Exercise: From the line with "right knee: (500, 235)" to the line with "right wrist: (5, 245)", retype each line exactly as it stands in the records below, but skip the pictures.

Records provided:

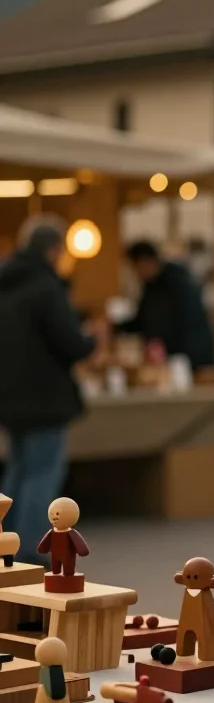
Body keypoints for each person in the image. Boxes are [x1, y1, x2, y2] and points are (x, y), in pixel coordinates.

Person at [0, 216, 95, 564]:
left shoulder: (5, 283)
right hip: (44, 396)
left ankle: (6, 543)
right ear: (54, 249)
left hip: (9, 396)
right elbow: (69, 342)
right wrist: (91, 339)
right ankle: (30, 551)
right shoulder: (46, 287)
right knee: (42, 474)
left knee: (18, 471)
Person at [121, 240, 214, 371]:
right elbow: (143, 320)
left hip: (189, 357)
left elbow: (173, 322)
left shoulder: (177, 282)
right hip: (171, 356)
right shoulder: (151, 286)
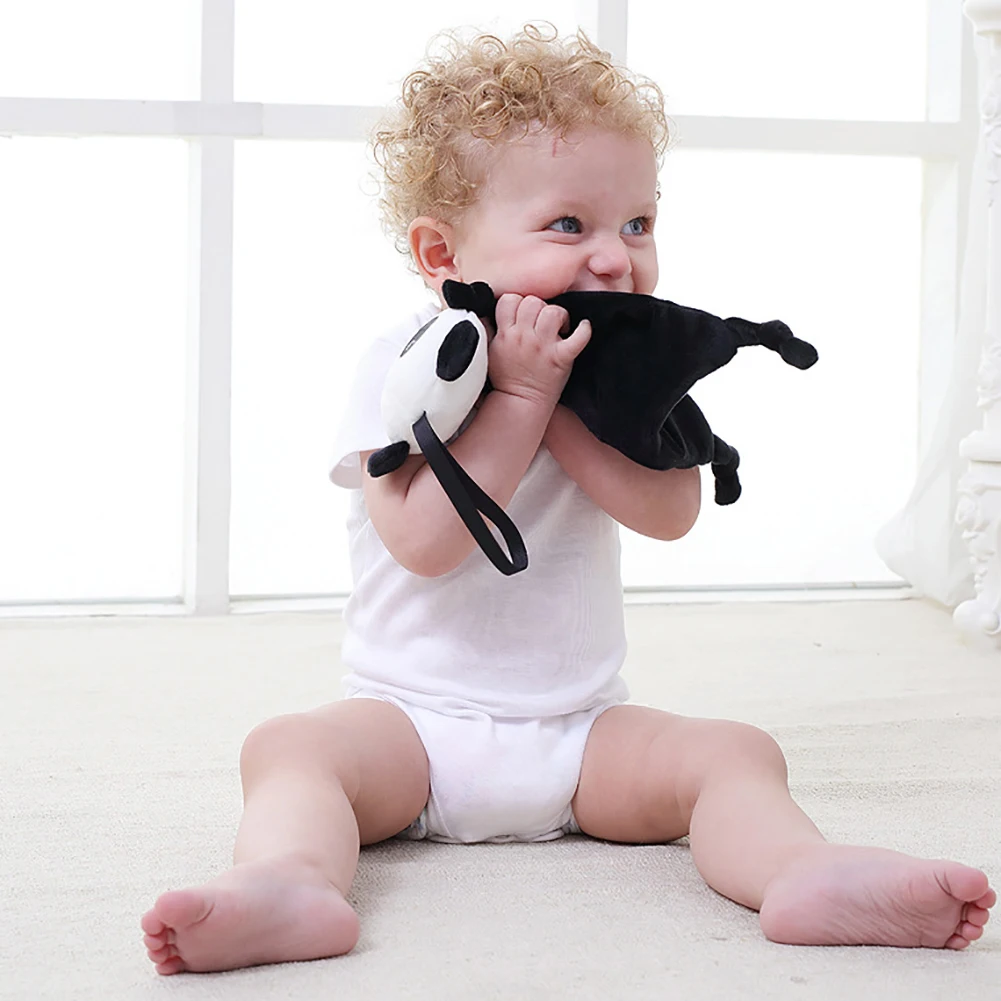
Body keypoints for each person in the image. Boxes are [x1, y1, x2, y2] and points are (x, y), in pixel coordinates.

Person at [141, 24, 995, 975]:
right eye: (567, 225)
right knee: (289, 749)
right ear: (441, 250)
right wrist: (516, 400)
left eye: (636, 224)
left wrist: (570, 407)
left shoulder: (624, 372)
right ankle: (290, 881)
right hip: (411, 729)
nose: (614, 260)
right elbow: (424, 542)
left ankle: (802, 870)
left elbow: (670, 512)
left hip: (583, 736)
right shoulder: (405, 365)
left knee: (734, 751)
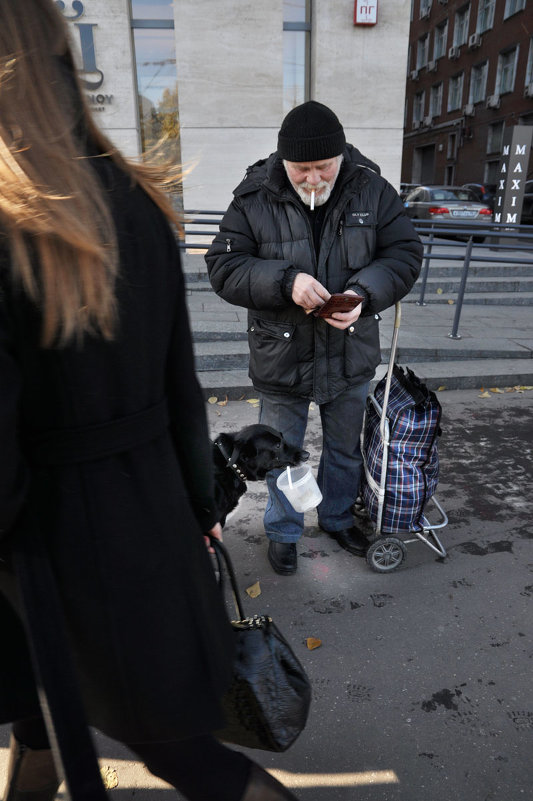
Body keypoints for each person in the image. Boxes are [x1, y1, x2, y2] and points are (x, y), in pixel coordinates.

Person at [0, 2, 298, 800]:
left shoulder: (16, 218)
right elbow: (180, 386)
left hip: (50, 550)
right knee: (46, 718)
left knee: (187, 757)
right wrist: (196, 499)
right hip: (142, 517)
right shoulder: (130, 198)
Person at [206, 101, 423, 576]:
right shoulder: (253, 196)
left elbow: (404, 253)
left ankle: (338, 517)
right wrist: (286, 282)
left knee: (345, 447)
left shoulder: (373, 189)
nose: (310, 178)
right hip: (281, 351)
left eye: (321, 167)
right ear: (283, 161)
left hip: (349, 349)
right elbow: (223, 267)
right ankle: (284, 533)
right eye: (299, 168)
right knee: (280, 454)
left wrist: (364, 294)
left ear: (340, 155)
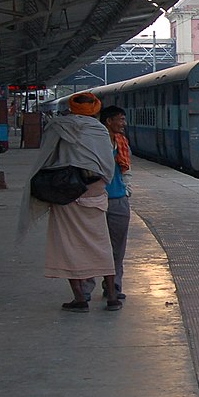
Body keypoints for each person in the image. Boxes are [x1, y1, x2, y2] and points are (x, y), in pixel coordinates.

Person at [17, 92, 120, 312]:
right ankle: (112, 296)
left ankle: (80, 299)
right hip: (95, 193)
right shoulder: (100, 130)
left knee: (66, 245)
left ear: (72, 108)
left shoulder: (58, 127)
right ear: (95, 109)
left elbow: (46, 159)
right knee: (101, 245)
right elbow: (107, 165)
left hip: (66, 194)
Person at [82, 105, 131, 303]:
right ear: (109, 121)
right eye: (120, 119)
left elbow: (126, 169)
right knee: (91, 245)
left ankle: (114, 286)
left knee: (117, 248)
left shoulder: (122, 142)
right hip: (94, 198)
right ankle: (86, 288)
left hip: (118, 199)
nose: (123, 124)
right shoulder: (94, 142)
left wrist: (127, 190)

==

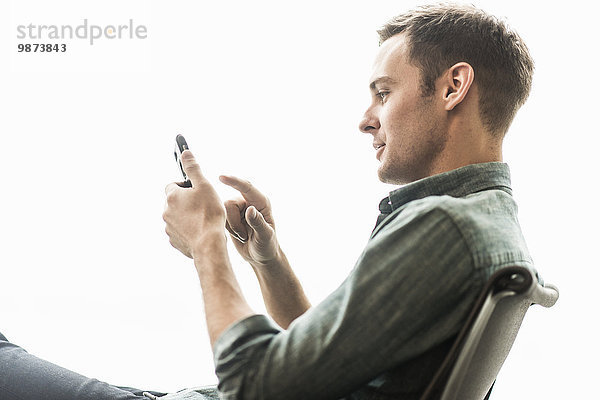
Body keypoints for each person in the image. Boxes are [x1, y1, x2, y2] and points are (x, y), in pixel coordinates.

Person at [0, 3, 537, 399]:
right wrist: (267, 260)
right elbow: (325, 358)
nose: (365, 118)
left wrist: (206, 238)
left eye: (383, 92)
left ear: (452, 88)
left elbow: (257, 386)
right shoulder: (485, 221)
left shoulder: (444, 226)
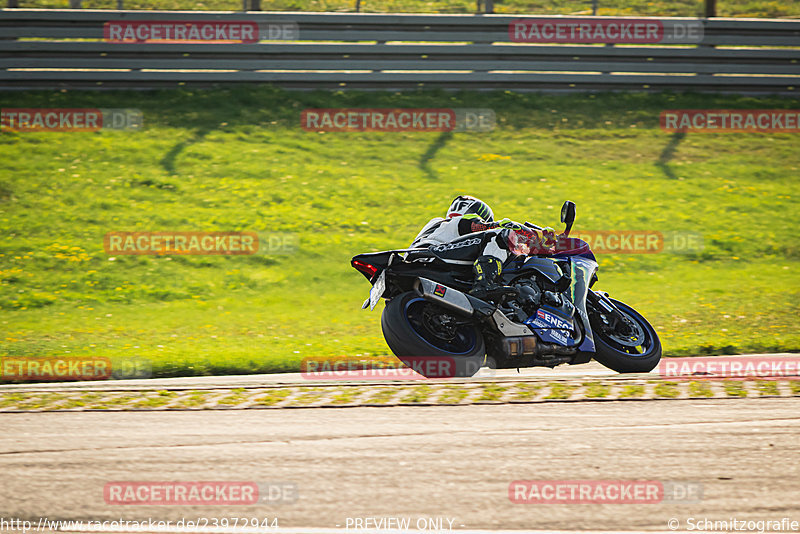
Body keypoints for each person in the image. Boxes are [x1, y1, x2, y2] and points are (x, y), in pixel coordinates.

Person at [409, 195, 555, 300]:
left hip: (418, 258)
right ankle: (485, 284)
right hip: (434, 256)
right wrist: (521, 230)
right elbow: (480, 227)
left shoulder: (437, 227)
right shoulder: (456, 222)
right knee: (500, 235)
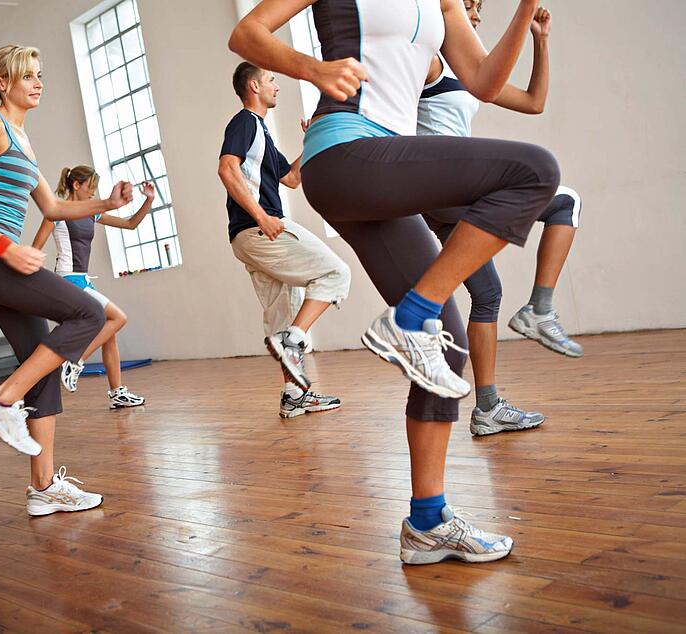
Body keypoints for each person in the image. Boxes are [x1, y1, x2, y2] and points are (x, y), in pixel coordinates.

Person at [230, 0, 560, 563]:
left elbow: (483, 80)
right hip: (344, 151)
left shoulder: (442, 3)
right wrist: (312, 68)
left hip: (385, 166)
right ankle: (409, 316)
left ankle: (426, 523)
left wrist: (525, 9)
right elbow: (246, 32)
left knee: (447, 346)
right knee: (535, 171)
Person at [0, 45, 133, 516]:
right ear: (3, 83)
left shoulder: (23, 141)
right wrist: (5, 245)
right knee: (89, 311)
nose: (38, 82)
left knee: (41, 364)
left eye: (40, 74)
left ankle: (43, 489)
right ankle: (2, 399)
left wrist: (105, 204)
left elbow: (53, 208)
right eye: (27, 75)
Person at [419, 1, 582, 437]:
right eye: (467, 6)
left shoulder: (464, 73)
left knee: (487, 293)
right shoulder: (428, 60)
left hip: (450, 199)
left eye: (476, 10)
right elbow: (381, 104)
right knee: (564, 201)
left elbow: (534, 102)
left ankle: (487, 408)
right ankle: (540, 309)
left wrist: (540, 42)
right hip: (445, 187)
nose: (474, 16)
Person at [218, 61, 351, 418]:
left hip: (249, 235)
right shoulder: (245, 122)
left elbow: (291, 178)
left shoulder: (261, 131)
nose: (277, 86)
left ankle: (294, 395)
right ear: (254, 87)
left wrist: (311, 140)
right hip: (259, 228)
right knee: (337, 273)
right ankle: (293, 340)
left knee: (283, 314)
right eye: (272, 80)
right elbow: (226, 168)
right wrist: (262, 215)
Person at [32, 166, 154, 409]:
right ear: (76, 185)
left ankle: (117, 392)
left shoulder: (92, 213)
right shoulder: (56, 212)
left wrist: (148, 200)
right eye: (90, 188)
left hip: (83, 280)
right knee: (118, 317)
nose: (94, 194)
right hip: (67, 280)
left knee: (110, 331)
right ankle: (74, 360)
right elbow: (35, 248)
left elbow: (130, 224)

Solution to the exercise:
right knee: (500, 235)
Body keypoints for each person in the image. Boxes are [x1, y1, x2, y2] and points are (x, y), in pixel coordinates.

Person at [230, 0, 560, 563]:
left elbow: (483, 80)
right hip: (344, 151)
left shoulder: (442, 3)
right wrist: (312, 68)
left hip: (385, 166)
right ankle: (409, 316)
left ankle: (426, 523)
left wrist: (525, 9)
right elbow: (246, 32)
left knee: (447, 346)
right knee: (535, 171)
Person at [0, 45, 133, 516]:
right ear: (3, 83)
left shoulder: (23, 141)
right wrist: (5, 245)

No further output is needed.